(Data to use begins)

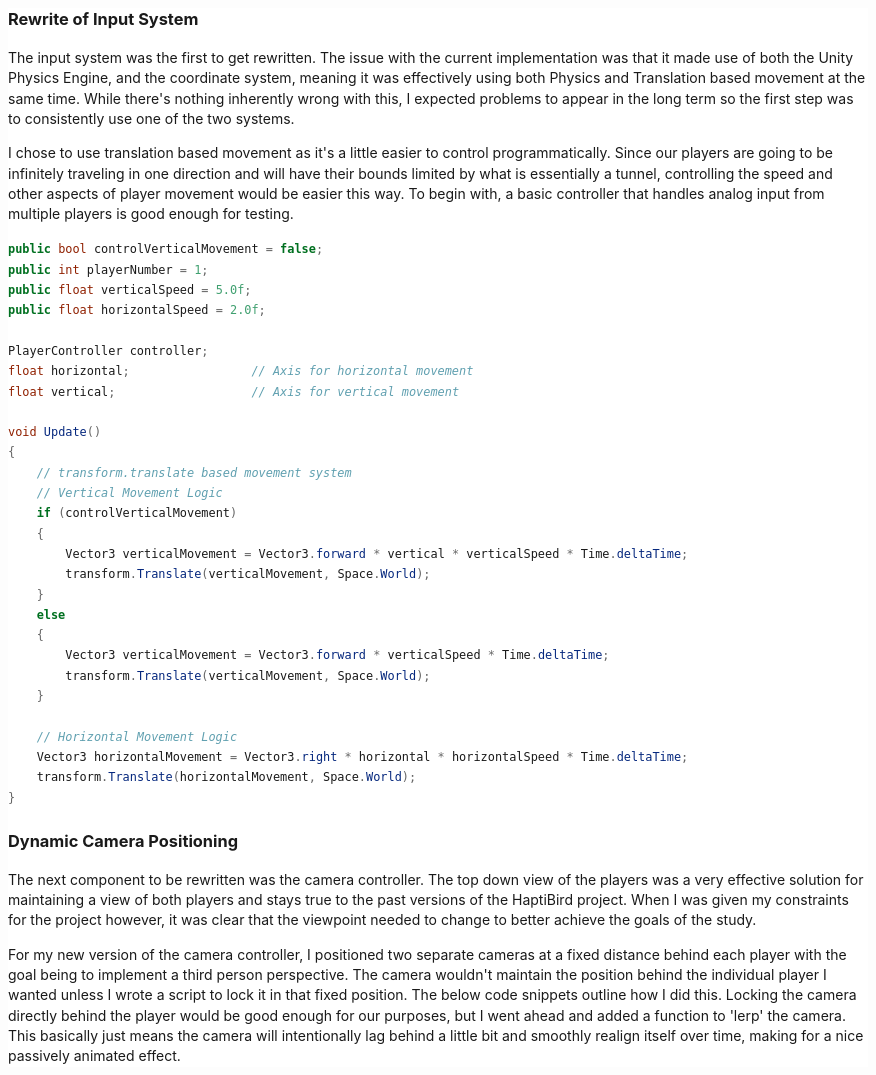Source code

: ### Rewrite of Input System
The input system was the first to get rewritten. The issue with the current implementation was that it made use of both the Unity Physics Engine, and the coordinate system, meaning it was effectively using both Physics and Translation based movement at the same time. While there's nothing inherently wrong with this, I expected problems to appear in the long term so the first step was to consistently use one of the two systems.

I chose to use translation based movement as it's a little easier to control programmatically. Since our players are going to be infinitely traveling in one direction and will have their bounds limited by what is essentially a tunnel, controlling the speed and other aspects of player movement would be easier this way. To begin with, a basic controller that handles analog input from multiple players is good enough for testing.

```c#
public bool controlVerticalMovement = false;
public int playerNumber = 1;
public float verticalSpeed = 5.0f;
public float horizontalSpeed = 2.0f;

PlayerController controller;
float horizontal;                 // Axis for horizontal movement  
float vertical;                   // Axis for vertical movement

void Update()
{
    // transform.translate based movement system
    // Vertical Movement Logic
    if (controlVerticalMovement)
    {
        Vector3 verticalMovement = Vector3.forward * vertical * verticalSpeed * Time.deltaTime;
        transform.Translate(verticalMovement, Space.World);
    }
    else
    {
        Vector3 verticalMovement = Vector3.forward * verticalSpeed * Time.deltaTime;
        transform.Translate(verticalMovement, Space.World);        
    }

    // Horizontal Movement Logic
    Vector3 horizontalMovement = Vector3.right * horizontal * horizontalSpeed * Time.deltaTime;
    transform.Translate(horizontalMovement, Space.World);
}
```

### Dynamic Camera Positioning
The next component to be rewritten was the camera controller. The top down view of the players was a very effective solution for maintaining a view of both players and stays true to the past versions of the HaptiBird project. When I was given my constraints for the project however, it was clear that the viewpoint needed to change to better achieve the goals of the study.

For my new version of the camera controller, I positioned two separate cameras at a fixed distance behind each player with the goal being to implement a third person perspective. The camera wouldn't maintain the position behind the individual player I wanted unless I wrote a script to lock it in that fixed position. The below code snippets outline how I did this. Locking the camera directly behind the player would be good enough for our purposes, but I went ahead and added a function to 'lerp' the camera. This basically just means the camera will intentionally lag behind a little bit and smoothly realign itself over time, making for a nice passively animated effect.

(Data to use ends)

Return the entries verbatim without images.

Source code

: ### Rewrite of Input System
The input system was the first to get rewritten. The issue with the current implementation was that it made use of both the Unity Physics Engine, and the coordinate system, meaning it was effectively using both Physics and Translation based movement at the same time. While there's nothing inherently wrong with this, I expected problems to appear in the long term so the first step was to consistently use one of the two systems.

I chose to use translation based movement as it's a little easier to control programmatically. Since our players are going to be infinitely traveling in one direction and will have their bounds limited by what is essentially a tunnel, controlling the speed and other aspects of player movement would be easier this way. To begin with, a basic controller that handles analog input from multiple players is good enough for testing.

```c#
public bool controlVerticalMovement = false;
public int playerNumber = 1;
public float verticalSpeed = 5.0f;
public float horizontalSpeed = 2.0f;

PlayerController controller;
float horizontal;                 // Axis for horizontal movement  
float vertical;                   // Axis for vertical movement

void Update()
{
    // transform.translate based movement system
    // Vertical Movement Logic
    if (controlVerticalMovement)
    {
        Vector3 verticalMovement = Vector3.forward * vertical * verticalSpeed * Time.deltaTime;
        transform.Translate(verticalMovement, Space.World);
    }
    else
    {
        Vector3 verticalMovement = Vector3.forward * verticalSpeed * Time.deltaTime;
        transform.Translate(verticalMovement, Space.World);        
    }

    // Horizontal Movement Logic
    Vector3 horizontalMovement = Vector3.right * horizontal * horizontalSpeed * Time.deltaTime;
    transform.Translate(horizontalMovement, Space.World);
}
```

### Dynamic Camera Positioning
The next component to be rewritten was the camera controller. The top down view of the players was a very effective solution for maintaining a view of both players and stays true to the past versions of the HaptiBird project. When I was given my constraints for the project however, it was clear that the viewpoint needed to change to better achieve the goals of the study.

For my new version of the camera controller, I positioned two separate cameras at a fixed distance behind each player with the goal being to implement a third person perspective. The camera wouldn't maintain the position behind the individual player I wanted unless I wrote a script to lock it in that fixed position. The below code snippets outline how I did this. Locking the camera directly behind the player would be good enough for our purposes, but I went ahead and added a function to 'lerp' the camera. This basically just means the camera will intentionally lag behind a little bit and smoothly realign itself over time, making for a nice passively animated effect.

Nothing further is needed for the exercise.